Foi precavido, deixando seguro de vida para a família, cuja viúva inventariante e cabeça do casal resgatou, por seus procuradores, em  29 de maio de 1905, da “Sociedade de Seguros Mútuos à Vida” denominada “Garantia da Amazônia”, a importância de dez contos de reis (10:000$000), em liquidação da apólice de seguro de vida do falecido[17]. Era casado com d. Maria Thereza de Miranda Mendes (Cotinha Mendes), maranhense, filha do capitão José Félix de Sousa Miranda e de sua esposa Benedita Leopoldina de Miranda. Ao que conseguimos apurar, deixou dois filhos[18]: 1. Christina de Miranda Mendes, nascida em 24 de julho de 1900; casada em 31 de outubro de 1916, na Ilha do Governador, com o catarinense aspirante a Oficial Heitor Cabral de Ulisséa, filho de Ismael Pinto de Ulisséa e Ana Cabral dee Ulisséa; e, 2. Dr. Aluizio de Miranda Mendes, nascido em 1º de novembro de 1901, casado em Paris (França), em data de 1º. de agosto de 1933, com Madalena Clementino Pires.

 

 

 

 

 

 


[1] Membro titular da APL e do IHGPI.

[2] Jornal do Recife,30.8.1891.

[3] O Piauhy, 14.3.1896.

[4] Estado do Piauhy, 31.1.1890. Diário do Maranhão, 11.9.1895. Jornal do Recife, 5.3.1896. Diário de Pernambuco, 7.12.1921.
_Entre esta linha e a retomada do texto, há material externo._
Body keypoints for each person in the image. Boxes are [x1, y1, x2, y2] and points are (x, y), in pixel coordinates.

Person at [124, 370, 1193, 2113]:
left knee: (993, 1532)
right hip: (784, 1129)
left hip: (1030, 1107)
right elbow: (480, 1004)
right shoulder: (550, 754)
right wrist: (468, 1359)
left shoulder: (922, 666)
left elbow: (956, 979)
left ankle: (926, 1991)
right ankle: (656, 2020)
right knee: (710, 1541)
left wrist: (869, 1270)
[5] Fixou residência à Rua S. Theodoro Pacheco, centro da Capital.

[6] PINHEIRO, João. Literatura Piauiense. 3ª Ed.. Coleção Centenário 11. Teresina: APL, 2014.
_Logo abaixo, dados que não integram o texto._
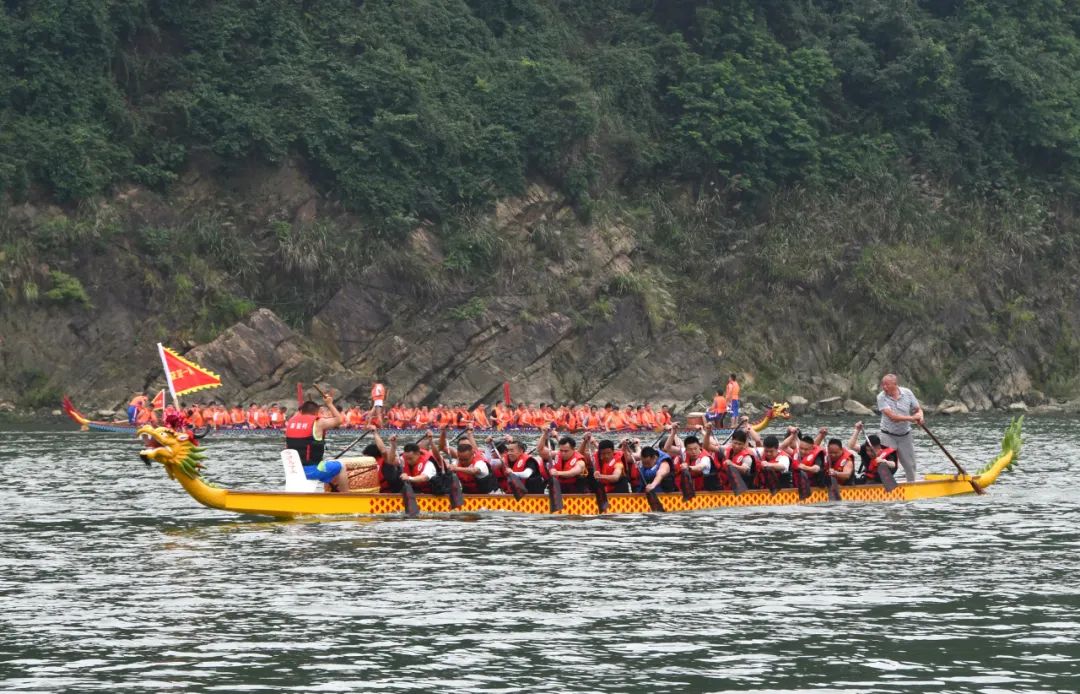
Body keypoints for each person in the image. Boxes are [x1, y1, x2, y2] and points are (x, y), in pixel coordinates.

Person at [284, 391, 348, 492]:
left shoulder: (291, 422)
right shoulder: (318, 422)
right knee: (341, 466)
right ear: (316, 412)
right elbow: (339, 420)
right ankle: (346, 498)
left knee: (328, 463)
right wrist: (329, 404)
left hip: (293, 471)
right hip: (311, 471)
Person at [877, 373, 923, 482]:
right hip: (887, 435)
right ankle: (885, 486)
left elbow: (918, 409)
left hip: (905, 435)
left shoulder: (907, 393)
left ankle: (911, 486)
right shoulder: (881, 397)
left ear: (895, 384)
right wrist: (912, 418)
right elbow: (893, 417)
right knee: (886, 464)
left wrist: (920, 417)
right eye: (883, 384)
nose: (884, 387)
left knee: (910, 465)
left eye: (887, 384)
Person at [442, 428, 498, 494]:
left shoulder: (480, 463)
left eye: (465, 460)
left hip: (487, 495)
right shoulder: (457, 462)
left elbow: (474, 470)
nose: (462, 462)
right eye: (461, 459)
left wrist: (456, 468)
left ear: (472, 454)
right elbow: (443, 448)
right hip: (468, 495)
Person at [538, 427, 587, 493]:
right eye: (561, 450)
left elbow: (574, 472)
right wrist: (544, 434)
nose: (563, 453)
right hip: (558, 488)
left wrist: (558, 473)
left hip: (573, 491)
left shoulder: (580, 461)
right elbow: (540, 450)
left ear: (573, 449)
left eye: (566, 451)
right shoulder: (557, 454)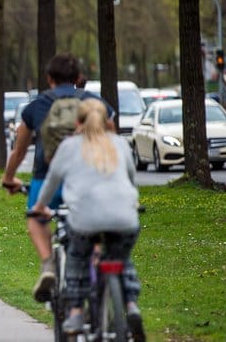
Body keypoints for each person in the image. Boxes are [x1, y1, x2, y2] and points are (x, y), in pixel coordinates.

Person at [1, 53, 115, 302]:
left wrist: (9, 178)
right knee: (93, 224)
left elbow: (19, 150)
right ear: (78, 78)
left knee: (36, 218)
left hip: (47, 178)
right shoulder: (96, 103)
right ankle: (95, 261)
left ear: (49, 78)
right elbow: (113, 142)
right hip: (89, 179)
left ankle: (48, 266)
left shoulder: (37, 106)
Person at [30, 99, 144, 338]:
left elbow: (51, 182)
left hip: (84, 220)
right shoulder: (120, 144)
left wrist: (40, 206)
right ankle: (132, 305)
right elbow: (131, 179)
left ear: (77, 122)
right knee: (121, 259)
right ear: (107, 122)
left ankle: (74, 312)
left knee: (77, 258)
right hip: (125, 218)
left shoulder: (69, 147)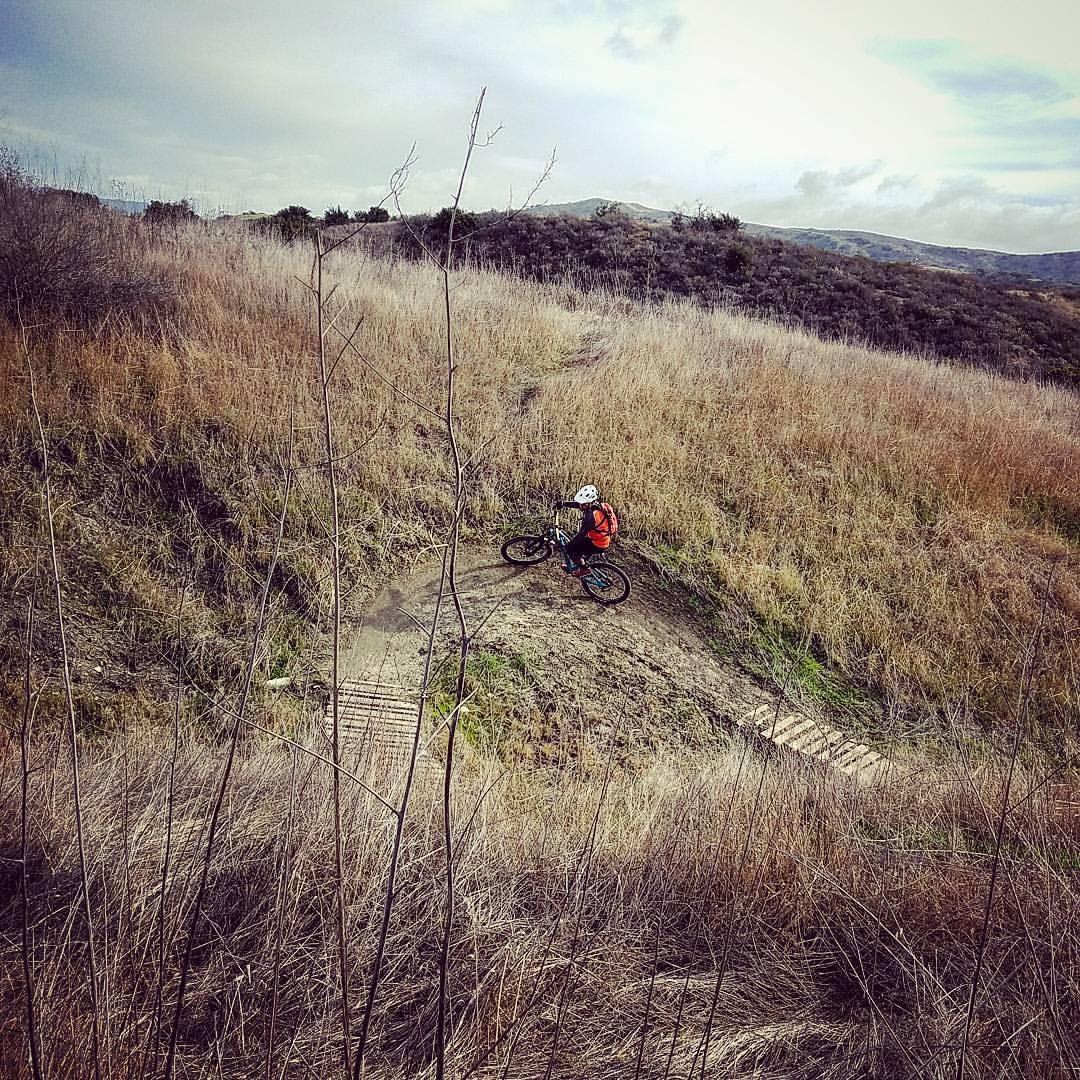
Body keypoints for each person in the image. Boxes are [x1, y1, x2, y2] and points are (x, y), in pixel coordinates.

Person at [554, 484, 618, 576]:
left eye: (582, 503)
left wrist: (569, 546)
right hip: (601, 538)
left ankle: (584, 569)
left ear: (588, 503)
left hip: (598, 543)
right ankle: (580, 563)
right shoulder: (596, 505)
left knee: (571, 551)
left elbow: (581, 535)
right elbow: (578, 505)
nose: (580, 505)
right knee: (575, 546)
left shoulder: (590, 517)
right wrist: (564, 504)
[7] Jornal do Brasil, 27.6.1893; Gazeta de Notícias, 28.3.1895. Anais da Câmara dos Deputados, sessão de 3.5.1895.

[8] Jornal de Caxias, 3.12.1898.

[9] Jornal de Caxias, 28.1.1899.

[10] Jornal de Caxias, 8.7.1899.

[11] Mensagem apresentada à Câmara Legislativa em 1.6.1900, pelo Gov. Raimundo Arthur de Vasconcelos. Theresina: Typ. do “Piauhy”, 1900.

[12] Nortista, 21.9.1901.

[13] “O Dr. Archelau de Souza Mendes, falecido ultimamente, era candidato apresentado pelo partido republicano governista do Piauhy, ao lugar de conselheiro municipal da capital, na eleição havida em 16 do mez p. passado” (Diário do Maranhão, 1.12.1904).

 

[14] Diário do Maranhão, 14.10.1904.

[15] Meio-irmão, ambos filhos do Dr. Simplício Mendes, sendo irmãs as genitoras.

[16] Diário do Maranhão, 17.11.1904.

[17] Pacotilha, 31.5.1905; Diário do Piauhy, 10.9.1912.

[18] Adelaide de Souza Mendes, faleceu ao nascer em 1899.